Aktuell ist es auf Grundlage der wissenschaftlichen Literatur und des bisherigen Erkenntnisstands nicht möglich, eine fundierte Aussage über die von den Betrieben gewählten Modelle und Vorgehensweisen bei der psychosozialen Notfallversorgung (PSNV) ihrer Beschäftigten zu treffen. Genau hier setzt das von der DGUV geförderte Forschungsprojekt an. Zum einen sollen betriebliche Umsetzungen der psychosozialen Betreuung nach plötzlich auftretenden Notfallsituationen erfasst und beschrieben werden, zum anderen auch betriebliche Faktoren und Maßnahmen, die diese positiv oder negativ beeinflussen. Ziel des Projektes ist dabei, die gewonnenen Erkenntnisse zur Beratung von Betrieben durch Unfallversicherungsträger (UVT) heranzuziehen.

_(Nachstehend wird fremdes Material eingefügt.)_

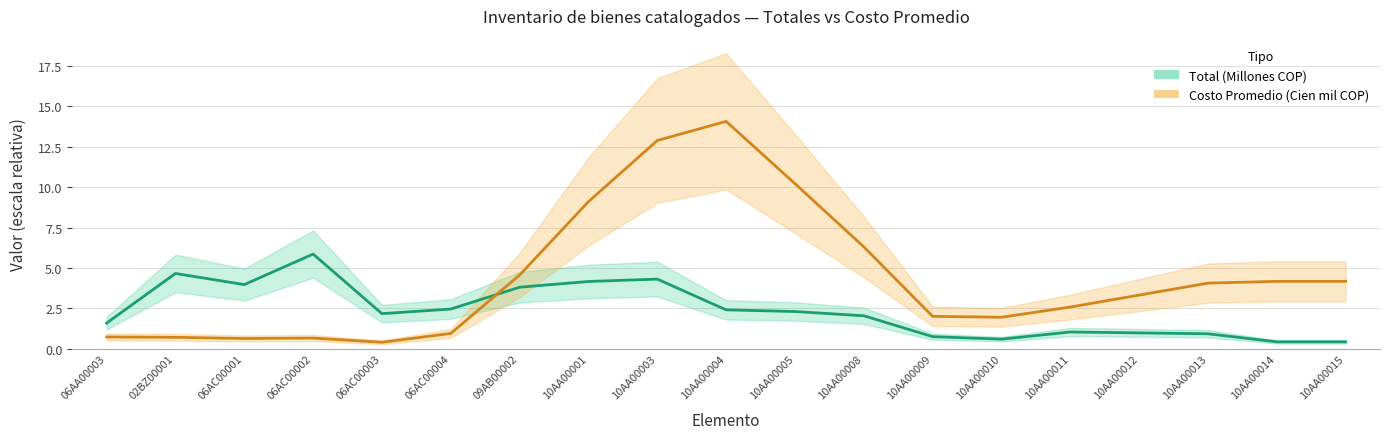

Which series has the largest total across all categories?

Costo Promedio (Cien mil COP)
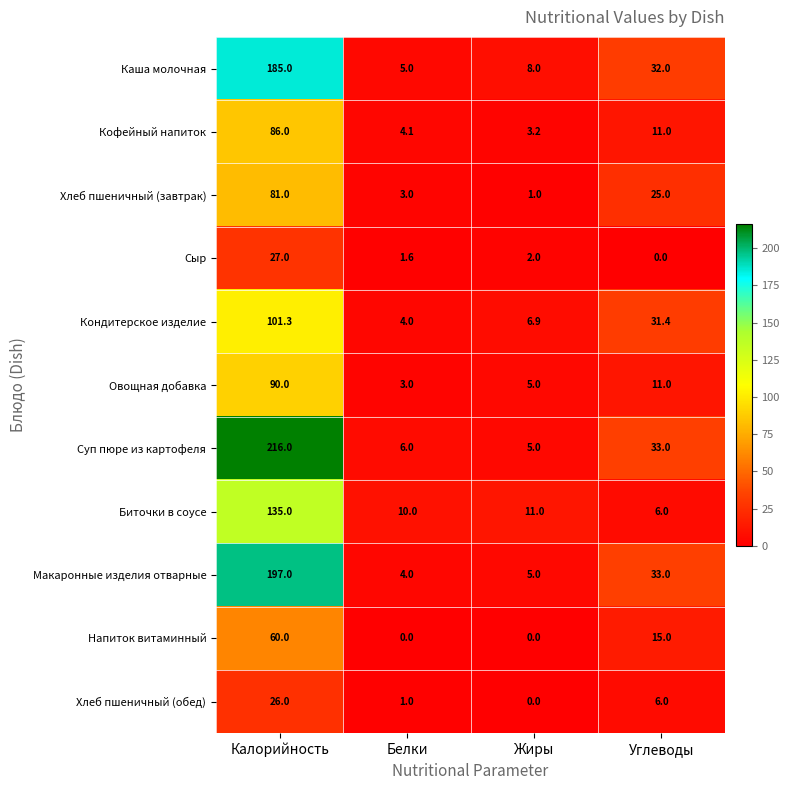

What is the difference between the maximum and second lowest values in the Сыр series?

25.4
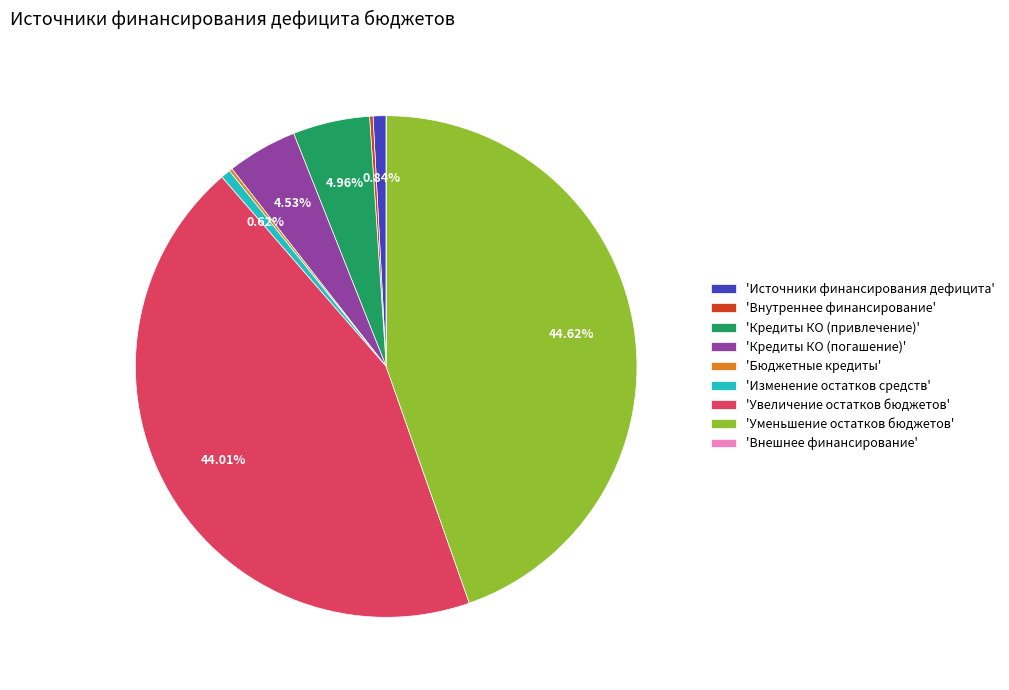

Is there a majority slice in this chart?

No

Prof. Dr. habil. Claudia Luck-Sikorski, Präsidentin der SRH Hochschule für Gesundheit, freut sich über das neue Projekt: „Was unsere Hochschule auszeichnet, ist eine vielseitige Forschungslandschaft. Praktische Probleme werden in der Lehre auf Grundlage der aktuellen Erkenntnisse analysiert und gelöst. Gleichzeitig treten wir mit unserer Forschung auch unmittelbar für eine gesündere Gesellschaft ein. Im Zuge einer stärkeren Fokussierung auf die psychische Gesundheit in der Arbeitswelt wollen wir mit unserem neuen Projekt einen Beitrag dazu leisten, dass Unternehmen ihre Beschäftigten in Notfallsituationen optimal unterstützen.“

Bei dem Forschungsprojekt handelt es sich um eine Querschnittsuntersuchung mit verschiedenen Befragungen. Unterschiedliche Zielgruppen werden dafür jeweils einem Screening und einer Intensivbefragung unterzogen. Dazu gehören Betriebe, UVTs, ehrenamtliche PSNV-Teams sowie externe Anbietende.

Prof. Dr. Sabine Rehmer ist Diplompsychologin mit den Schwerpunkten „Psychische Aspekte von Sicherheit und Gesundheit in der Arbeitswelt“. Neben ihrer Tätigkeit an der SRH Hochschule für Gesundheit am Campus Gera leitet sie das privatwirtschaftliche Unternehmen „IGO – Institut für Gesundheit in Organisationen“.